Personal information
- Full name: Nicole Denise Cooke
- Nickname: The Wick Wonder, Cookie
- Born: 13 April 1983 (age 43) Swansea, Wales
- Height: 167 cm (5 ft 6 in)
- Weight: 58 kg (128 lb; 9 st)

Team information
- Current team: Retired
- Discipline: Road
- Role: Rider

Amateur team
- Cardiff Ajax CC

Professional teams
- 2002: Deia-Pragma-Colnago
- 2003: Ausra Gruodis-Safi
- 2004–2005: Safi–Pasta Zara–Manhattan
- 2006: Univega Raleigh Lifeforce
- 2007: Raleigh Lifeforce Creation HB Pro Cycling Team
- 2008: Team Halfords Bikehut
- 2009: Vision 1 Racing
- 2011: MCipollini–Giordana
- 2012: Faren–Honda

Major wins
- UCI Women's Road World Cup Overall (2003, 2006) La Flèche Wallonne Féminine (2003, 2005, 2006) Amstel Gold Race (2003) GP Castilla y Leon (2006) Geelong World Cup (2007) Tour of Flanders for Women (2007) GP de Plouay (2003) Stage Races Grande Boucle Féminine Internationale (2006, 2007) Giro d'Italia Femminile (2004) Thüringen Rundfahrt der Frauen (2006) Giro del Trentino Alto Adige-Südtirol (2009) Single-day races Olympic Games Road Race Champion (2008) World Road Race Champion (2008) Commonwealth Games Road Race Champion (2002) National Road Race Champion (1999, 2001–2009) National Cyclo-cross Champion (2001) GP de Wallonie (2005) T Mobile International (2004) Souvenir Magali Pache (2006)

Medal record
Women's Cycling
Representing Great Britain
Olympic Games
| Gold medal – first place | 2008 Beijing | Road race |
UCI Road World Championships
| Bronze medal – third place | 2003 Hamilton | Road race |
| Silver medal – second place | 2005 Madrid | Road race |
| Bronze medal – third place | 2006 Salzburg | Road race |
| Gold medal – first place | 2008 Varese | Road race |
Representing Wales
Commonwealth Games
| Gold medal – first place | 2002 Manchester | Road race |
| Bronze medal – third place | 2006 Melbourne | Road race |

= Nicole Cooke =

Welsh cyclist (born 1983)

[Supplied data]
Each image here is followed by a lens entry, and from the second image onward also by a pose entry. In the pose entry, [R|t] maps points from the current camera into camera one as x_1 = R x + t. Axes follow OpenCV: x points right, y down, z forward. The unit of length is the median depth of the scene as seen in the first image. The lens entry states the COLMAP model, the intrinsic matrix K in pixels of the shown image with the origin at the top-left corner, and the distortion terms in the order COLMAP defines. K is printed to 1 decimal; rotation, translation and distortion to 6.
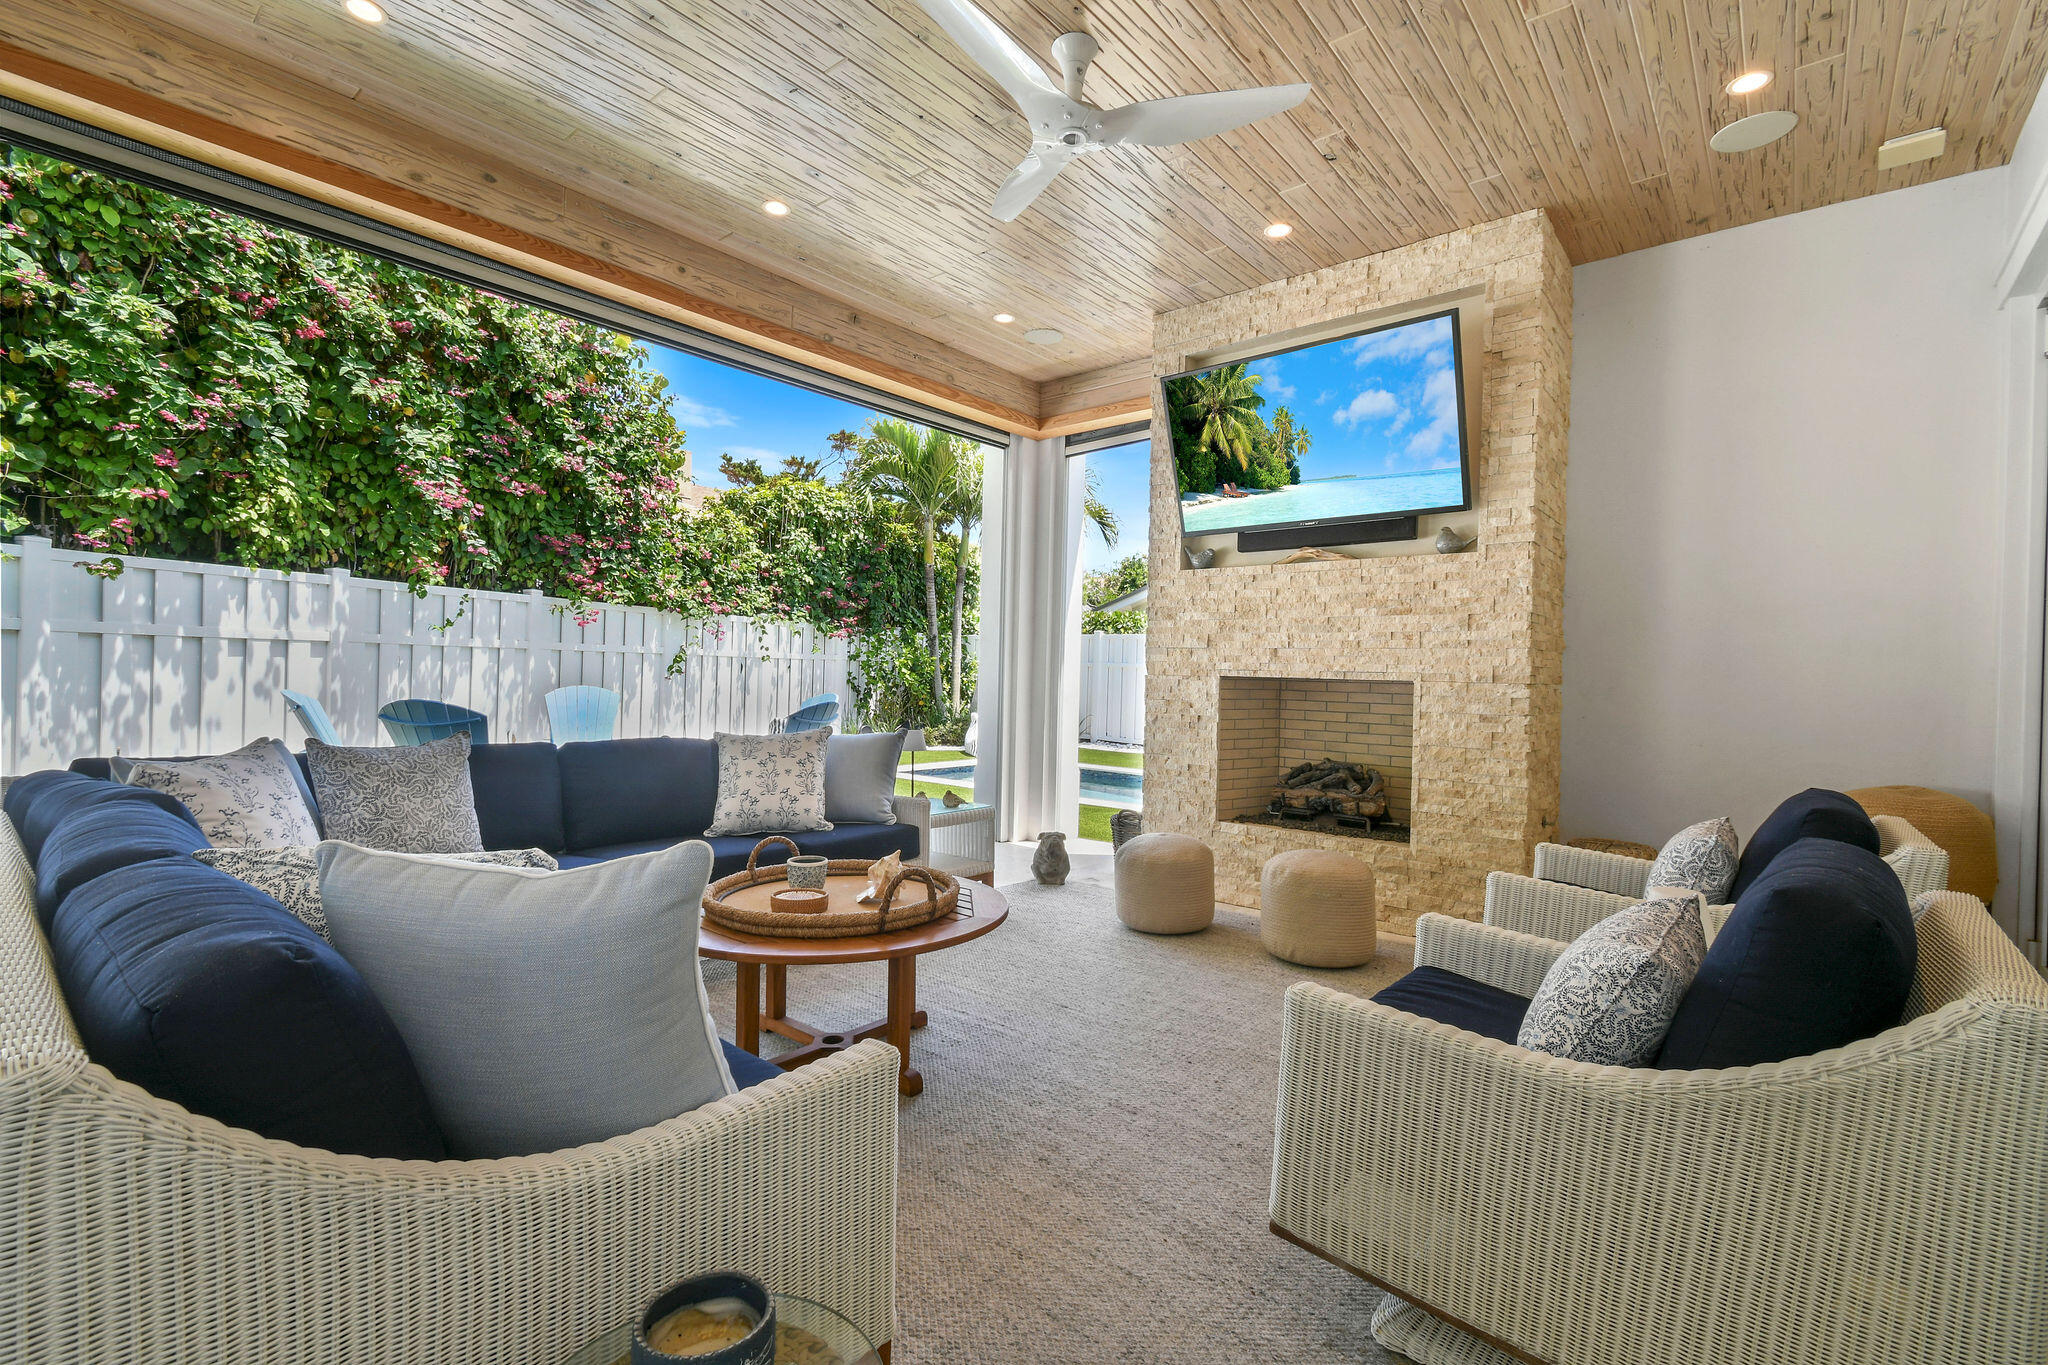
lens RADIAL K [[900.1, 0, 1024.0], [0, 900.1, 682.5], [0, 0, 1]] dist [0.000229, -0.000041]
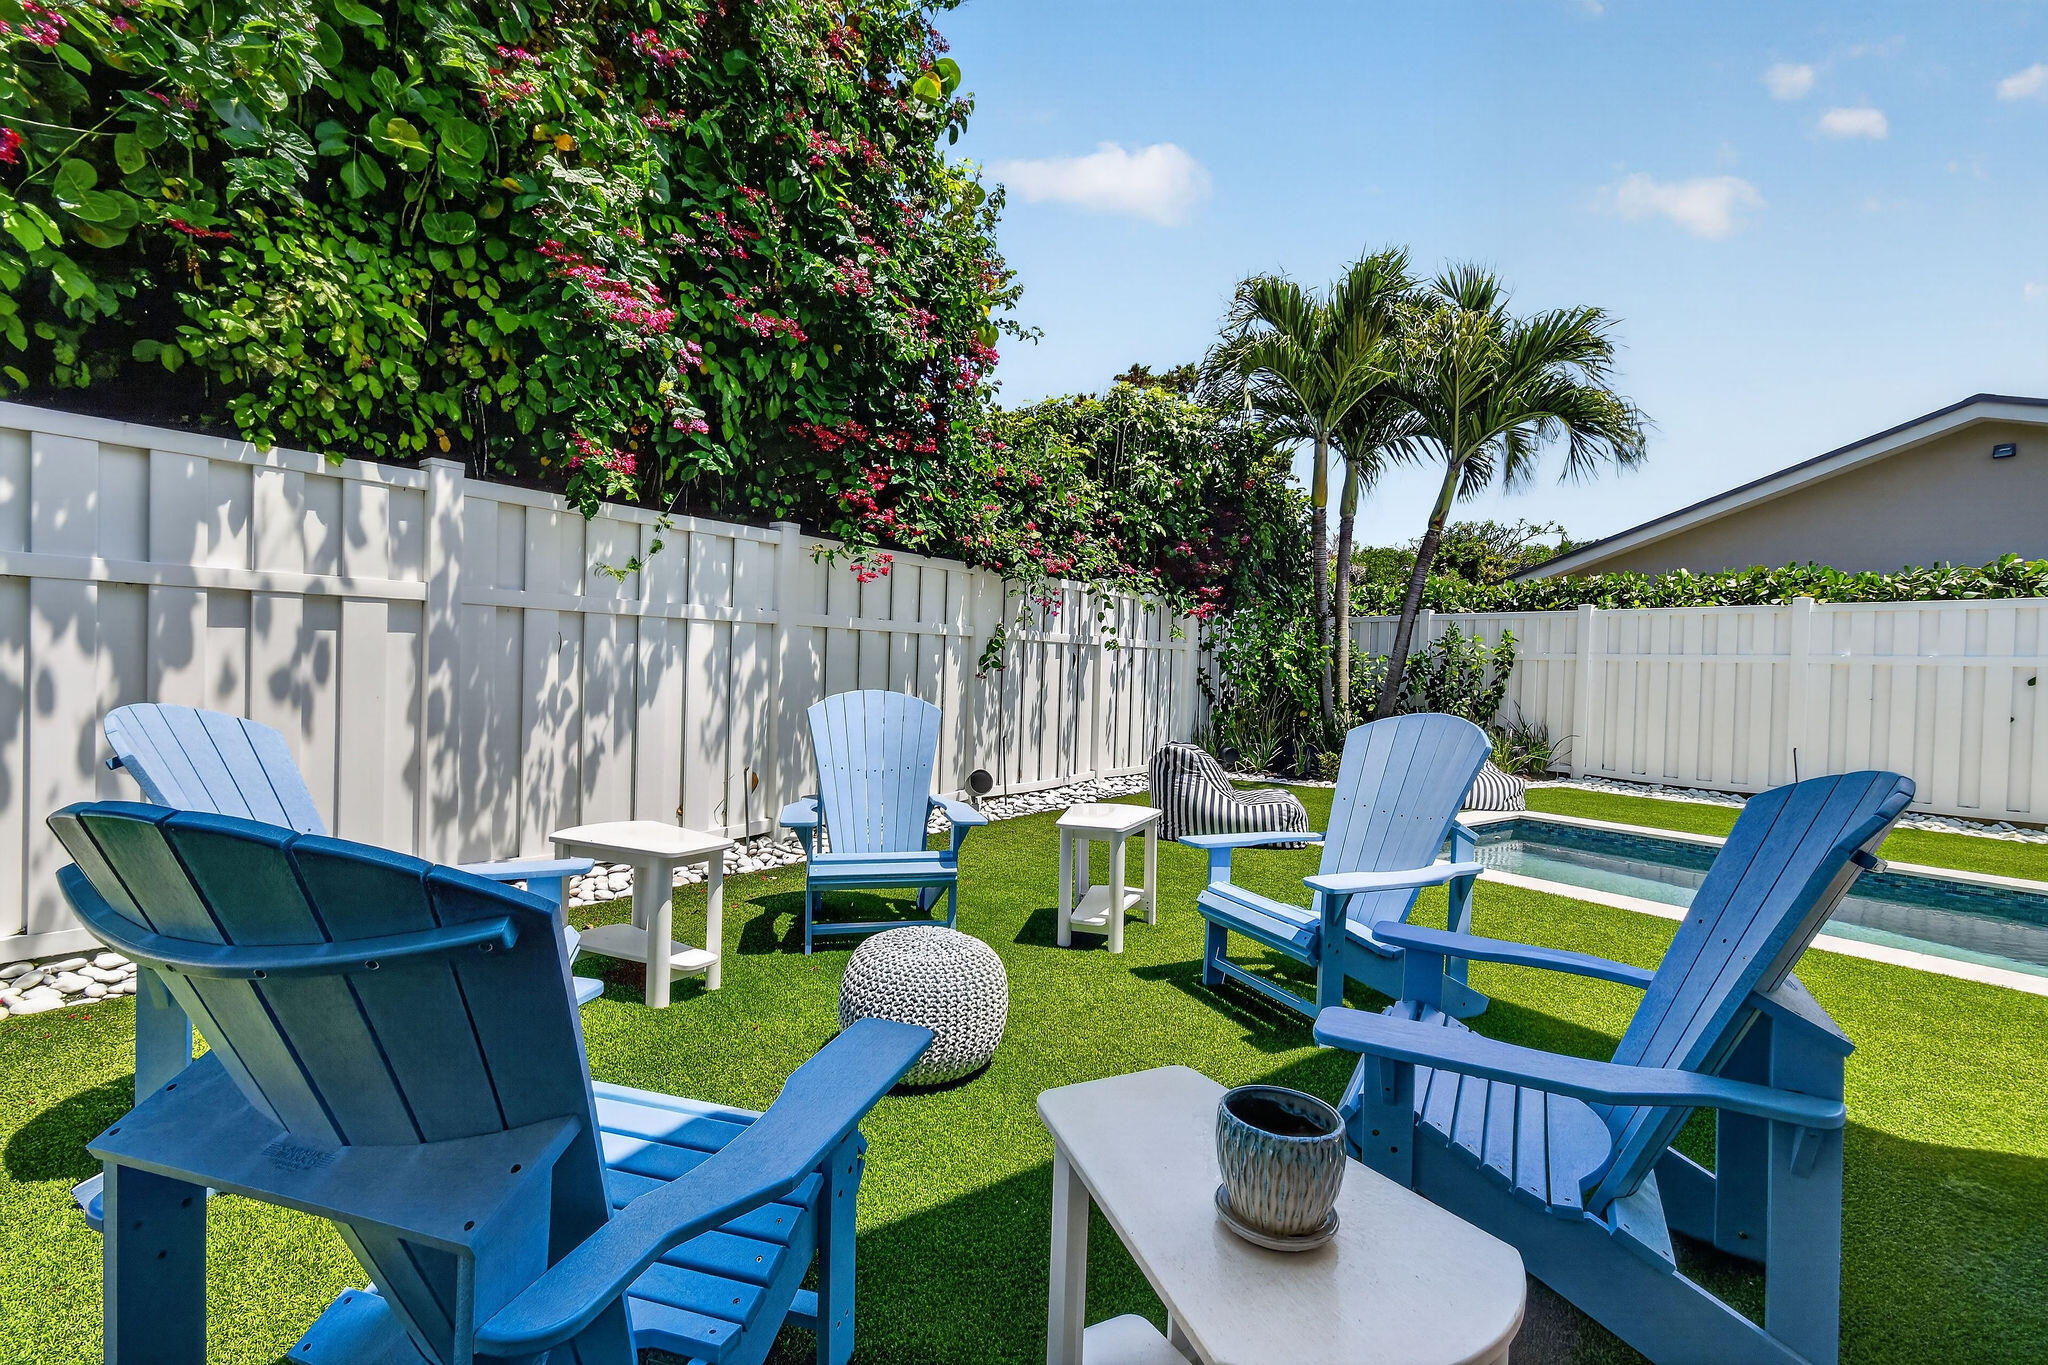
lens RADIAL K [[900.1, 0, 1024.0], [0, 900.1, 682.5], [0, 0, 1]] dist [0.000229, -0.000041]
pose [[0.973199, 0.004924, -0.229913, -0.274469], [-0.004768, 0.999988, 0.001231, -0.001291], [0.229916, -0.000102, 0.973210, 0.494808]]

[Set of tasks]
(a) In the Nicole Cooke profile, reproduce the text from "Personal information" up to and including "(5 ft 6 in)".
(b) Name every city that appears in the medal record of the Nicole Cooke profile.

[Solutions by task]
(a)
Personal information
- Full name: Nicole Denise Cooke
- Nickname: The Wick Wonder, Cookie
- Born: 13 April 1983 (age 43) Swansea, Wales
- Height: 167 cm (5 ft 6 in)

(b) Beijing, Hamilton, Madrid, Salzburg, Varese, Manchester, Melbourne